Ibarretxe's reference to an all-embracing vote was seen as a reference to the banning earlier this year by the Spanish judiciary of Batasuna, ETA's political mouthpiece.

Ibarretxe said last year's sinking of the Prestige oil tanker off northern Spain, a catastrophe that polluted the whole of the north coast, as well as the war in Iraq -- supported by Madrid but not by the Spanish population at large -- justified his mission to give the Basques greater control over their own affairs.

He called both issues "two significant examples of the great chasm, the divorce that exists between Basque society and the Spanish government.

"The enthusiastic support of the Spanish government for the war against Iraq ... is an illegitimate, unjust and erroneous decision ... adopted without United Nations approval, against our European allies and against the will of Basque society," Ibarretxe charged.

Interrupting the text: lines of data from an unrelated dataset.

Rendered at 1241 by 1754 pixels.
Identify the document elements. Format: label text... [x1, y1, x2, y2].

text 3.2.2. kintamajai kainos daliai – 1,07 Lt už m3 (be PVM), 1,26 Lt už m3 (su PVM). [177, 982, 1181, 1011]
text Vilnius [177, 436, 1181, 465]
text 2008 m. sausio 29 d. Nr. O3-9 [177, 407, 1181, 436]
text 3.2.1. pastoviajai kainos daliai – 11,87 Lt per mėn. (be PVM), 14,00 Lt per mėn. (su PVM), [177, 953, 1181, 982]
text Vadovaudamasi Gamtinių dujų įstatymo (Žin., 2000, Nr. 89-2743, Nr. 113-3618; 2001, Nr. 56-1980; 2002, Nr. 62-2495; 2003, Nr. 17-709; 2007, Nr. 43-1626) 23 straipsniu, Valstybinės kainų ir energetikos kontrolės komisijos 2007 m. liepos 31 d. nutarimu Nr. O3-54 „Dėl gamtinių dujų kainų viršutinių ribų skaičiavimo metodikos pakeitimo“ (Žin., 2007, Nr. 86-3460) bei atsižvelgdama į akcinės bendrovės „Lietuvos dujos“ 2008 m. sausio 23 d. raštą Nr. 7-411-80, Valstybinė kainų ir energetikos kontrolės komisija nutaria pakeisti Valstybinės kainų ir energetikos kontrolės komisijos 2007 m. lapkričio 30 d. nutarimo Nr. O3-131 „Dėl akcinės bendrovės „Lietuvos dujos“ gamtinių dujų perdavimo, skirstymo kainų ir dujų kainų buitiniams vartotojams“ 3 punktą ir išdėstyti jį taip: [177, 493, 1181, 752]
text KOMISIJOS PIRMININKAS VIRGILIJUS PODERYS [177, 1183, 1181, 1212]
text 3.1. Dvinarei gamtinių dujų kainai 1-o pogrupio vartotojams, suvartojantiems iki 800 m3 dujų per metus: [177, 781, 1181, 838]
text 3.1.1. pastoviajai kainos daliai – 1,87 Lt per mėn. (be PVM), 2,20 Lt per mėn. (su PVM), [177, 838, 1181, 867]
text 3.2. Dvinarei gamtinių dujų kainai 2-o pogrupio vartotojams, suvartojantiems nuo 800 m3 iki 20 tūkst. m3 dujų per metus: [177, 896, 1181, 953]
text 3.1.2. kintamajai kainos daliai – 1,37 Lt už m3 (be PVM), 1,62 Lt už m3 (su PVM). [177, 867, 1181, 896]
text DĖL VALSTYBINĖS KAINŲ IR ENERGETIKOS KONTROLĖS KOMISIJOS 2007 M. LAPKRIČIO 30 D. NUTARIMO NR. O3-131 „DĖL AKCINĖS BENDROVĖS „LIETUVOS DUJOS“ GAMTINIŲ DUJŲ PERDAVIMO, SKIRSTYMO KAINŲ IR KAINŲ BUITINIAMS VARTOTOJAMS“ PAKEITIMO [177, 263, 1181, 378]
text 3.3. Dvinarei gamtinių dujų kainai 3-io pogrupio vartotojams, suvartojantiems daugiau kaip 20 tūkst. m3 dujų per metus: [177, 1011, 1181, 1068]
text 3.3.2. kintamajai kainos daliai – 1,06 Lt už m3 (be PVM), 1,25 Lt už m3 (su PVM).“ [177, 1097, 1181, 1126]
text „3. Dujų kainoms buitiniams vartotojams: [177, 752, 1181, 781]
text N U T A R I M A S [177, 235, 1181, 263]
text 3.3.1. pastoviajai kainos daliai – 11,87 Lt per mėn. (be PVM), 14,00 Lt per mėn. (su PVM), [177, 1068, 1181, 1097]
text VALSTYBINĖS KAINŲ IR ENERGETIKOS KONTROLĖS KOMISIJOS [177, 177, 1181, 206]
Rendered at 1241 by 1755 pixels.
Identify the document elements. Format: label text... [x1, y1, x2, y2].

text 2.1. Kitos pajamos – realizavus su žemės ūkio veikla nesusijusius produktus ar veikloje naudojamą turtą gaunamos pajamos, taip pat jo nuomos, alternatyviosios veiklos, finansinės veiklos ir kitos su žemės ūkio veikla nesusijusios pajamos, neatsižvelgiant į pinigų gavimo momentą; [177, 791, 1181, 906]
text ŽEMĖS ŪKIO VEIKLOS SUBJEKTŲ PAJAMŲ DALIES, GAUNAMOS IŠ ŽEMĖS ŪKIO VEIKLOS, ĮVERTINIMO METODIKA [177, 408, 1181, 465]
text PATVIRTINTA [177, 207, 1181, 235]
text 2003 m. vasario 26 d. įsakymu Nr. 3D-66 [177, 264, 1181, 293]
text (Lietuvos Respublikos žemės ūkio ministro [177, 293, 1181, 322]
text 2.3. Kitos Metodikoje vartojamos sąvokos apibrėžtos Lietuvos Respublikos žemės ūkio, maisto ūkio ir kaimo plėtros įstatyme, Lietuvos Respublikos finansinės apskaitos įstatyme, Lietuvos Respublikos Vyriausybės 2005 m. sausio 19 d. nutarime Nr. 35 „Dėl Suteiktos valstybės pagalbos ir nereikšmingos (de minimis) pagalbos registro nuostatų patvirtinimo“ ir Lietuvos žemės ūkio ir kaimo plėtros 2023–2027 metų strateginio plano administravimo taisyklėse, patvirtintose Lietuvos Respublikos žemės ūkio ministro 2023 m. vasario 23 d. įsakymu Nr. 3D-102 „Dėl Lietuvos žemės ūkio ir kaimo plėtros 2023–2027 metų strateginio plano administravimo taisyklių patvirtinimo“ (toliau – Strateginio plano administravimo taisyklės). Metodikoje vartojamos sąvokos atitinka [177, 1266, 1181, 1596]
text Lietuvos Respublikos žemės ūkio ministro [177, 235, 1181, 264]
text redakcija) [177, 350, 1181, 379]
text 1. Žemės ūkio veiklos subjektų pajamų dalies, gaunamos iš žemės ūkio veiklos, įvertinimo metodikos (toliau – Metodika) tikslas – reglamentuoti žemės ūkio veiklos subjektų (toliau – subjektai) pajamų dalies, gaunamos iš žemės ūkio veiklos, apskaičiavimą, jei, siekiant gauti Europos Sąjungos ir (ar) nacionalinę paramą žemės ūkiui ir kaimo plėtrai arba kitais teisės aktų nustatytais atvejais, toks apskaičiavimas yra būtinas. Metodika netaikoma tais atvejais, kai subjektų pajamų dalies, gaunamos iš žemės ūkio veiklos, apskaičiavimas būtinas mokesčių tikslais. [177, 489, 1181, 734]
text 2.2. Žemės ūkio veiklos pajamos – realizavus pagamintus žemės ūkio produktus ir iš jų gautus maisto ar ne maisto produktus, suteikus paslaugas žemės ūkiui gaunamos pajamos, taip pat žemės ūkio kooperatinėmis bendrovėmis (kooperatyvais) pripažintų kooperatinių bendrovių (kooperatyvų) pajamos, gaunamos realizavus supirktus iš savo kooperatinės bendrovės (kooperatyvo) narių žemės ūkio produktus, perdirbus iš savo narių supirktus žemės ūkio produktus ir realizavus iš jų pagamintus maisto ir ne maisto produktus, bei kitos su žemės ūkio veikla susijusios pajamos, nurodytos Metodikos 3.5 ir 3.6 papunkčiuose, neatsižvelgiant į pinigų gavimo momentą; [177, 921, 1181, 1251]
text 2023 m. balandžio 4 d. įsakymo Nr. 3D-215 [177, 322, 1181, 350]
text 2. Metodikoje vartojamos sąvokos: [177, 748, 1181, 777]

A few things though, as usual the reporter sins of siding with the oppresor, first of all, Batasuna is accused of being ETA's mouth piece, this is something that neither one of the two formations has ever proclaimed, therefore for the time being, and since you are innocent until proven guilty, the reporter (if he was a true journalist of course) should say something like "Batasuna, the alleged mouthpiece...".

Second, the Basque plea for self determination is not illegal, it is actually consecrated by the UN charter that defends the right of any people on the earth to seek their self determination, the reporter fails to explain that to a public that may not understand that artificial states are bound to fragment sooner or later, like for example Yugoslavia.

Third, the name of the Basque city is Gazteiz, Vitoria is the way the invaders call it, you would think that out of respect the reporter would use the right name.

Remember, the guys that got upset are the same ones who not too long ago denied the Holocaust, just in case you feel like siding with them.